The Oregon school board on Tuesday agreed to reschedule a vote on whether voters will have the opportunity to renew the district’s permanent improvement levy on the May 7 ballot and called for a special meeting on Feb. 5 to decide the issue.
The levy was an item on the board’s Jan. 22 meeting agenda, but Council President P.J. Kapfhammer said the board was not yet prepared to place it on the ballot.
“I am caught in a pickle here,” Kapfhammer said to the board. “We don’t really have all the information to go forward with this, but it was already in the newspaper that we were going with it. So rather than pull it from the agenda and making it look like we weren’t dealing with it, I am asking for support from the board members to postpone this motion until the next meeting so we can further get the costs of putting this election on. We don’t know what it’s going to cost us in the community to do this. So rather than pull it and act like it didn’t happen, we need to protect the community and make sure we’re doing this for the right reasons and it’s not excessive.”
The board agreed to reschedule the vote, but not for the next regularly scheduled meeting, held the third Tuesday of the month, since it would be past the board of election’s Feb. 6 deadline to place the levy on the ballot. So the board agreed to call a special meeting on Feb. 5 at 7 p.m. at the Clay High School media center to discuss the matter further.
The board took the first step toward placing the levy on the ballot at a meeting on Jan. 10 by requesting that the Lucas County Auditor determine the final millage amount needed for its renewal.
Voters originally passed the 2-mill permanent improvement levy on Nov. 4, 2008, and generated over $1.2 million annually for five years.
The public is not expected to pay more than what they are currently paying for the levy. It could cost them less as a result of a drop in property valuations, which the auditor will determine.
Revenue from the levy can only be used for specific purposes, such as for building operations and repairs, equipping and furnishing schools, maintaining and purchasing buses, and computers. It is not for operating costs such as salaries.
Also at the meeting, the board agreed to an administrative title change for Hal Gregory, from director of education services to assistant superintendent.
“This is just a title change in name only,” said Kapfhammer. “Job duties and compensation will remain the same.”
Superintendent Dr. Mike Zalar said the recommendation reflects the duties of Gregory.

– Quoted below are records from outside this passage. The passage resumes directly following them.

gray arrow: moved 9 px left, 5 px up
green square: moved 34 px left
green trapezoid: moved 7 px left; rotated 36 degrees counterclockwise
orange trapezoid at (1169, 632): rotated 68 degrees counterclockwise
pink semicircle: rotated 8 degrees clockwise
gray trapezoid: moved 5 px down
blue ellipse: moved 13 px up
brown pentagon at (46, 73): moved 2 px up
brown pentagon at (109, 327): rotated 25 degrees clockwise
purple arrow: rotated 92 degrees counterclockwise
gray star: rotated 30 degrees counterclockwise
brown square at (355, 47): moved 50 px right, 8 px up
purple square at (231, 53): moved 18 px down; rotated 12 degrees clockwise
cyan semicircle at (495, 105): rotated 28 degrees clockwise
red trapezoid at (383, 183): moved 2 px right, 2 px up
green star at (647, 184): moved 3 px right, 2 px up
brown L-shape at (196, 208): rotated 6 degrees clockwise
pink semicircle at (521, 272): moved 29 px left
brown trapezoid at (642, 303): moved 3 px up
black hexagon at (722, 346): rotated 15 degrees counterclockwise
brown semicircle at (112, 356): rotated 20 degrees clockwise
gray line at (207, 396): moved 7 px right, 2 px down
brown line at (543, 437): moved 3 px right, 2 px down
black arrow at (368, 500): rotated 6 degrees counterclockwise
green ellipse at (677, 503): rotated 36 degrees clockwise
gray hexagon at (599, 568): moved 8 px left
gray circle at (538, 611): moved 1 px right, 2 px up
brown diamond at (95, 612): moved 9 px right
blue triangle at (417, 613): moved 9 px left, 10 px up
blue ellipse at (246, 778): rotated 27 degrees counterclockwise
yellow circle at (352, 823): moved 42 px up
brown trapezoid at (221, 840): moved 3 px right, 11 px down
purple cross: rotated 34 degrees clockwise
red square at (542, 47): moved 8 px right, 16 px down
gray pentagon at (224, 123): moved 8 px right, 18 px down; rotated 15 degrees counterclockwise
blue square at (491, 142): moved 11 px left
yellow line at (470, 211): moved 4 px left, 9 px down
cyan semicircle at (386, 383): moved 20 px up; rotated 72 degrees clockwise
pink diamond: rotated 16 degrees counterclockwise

“We feel the assistant superintendent title is more reflective of his actual duties that he’s currently conducting and as we get into a lot of teachers assignments and other issues related to the reconfiguration, it’s just better to have a clearer delineation of what his actual role and responsibilities are. That’s why we’re recommending the change. It’s not a monetary thing. His salary will remain the same,” said Zalar.
He anticipates revisiting the entire central office administrator structure later this spring, Zalar added.
“We will be looking for ways to improve, streamline, be more cost effective, and more efficient with the way we can conduct our business,” said Zalar. “I do anticipate some other changes later this spring, as I mentioned previously, with job descriptions. Some of the administrator positions will be changed as well. So we look to probably overhaul the entire organizational chart to some extent and we’ll be able to present the board with a draft of that hopefully in the February or March board meeting.”
Kapfhammer praised Gregory for the work he does in the district.
“I think everyone here realizes that Hal Gregory has been our assistant superintendent. He’s essential to our day to day business. I call him assistant superintendent, and everybody up here does. He’s earned the right to have that title. Without him coming to work every day, we’d be missing a lot,” said Kapfhammer.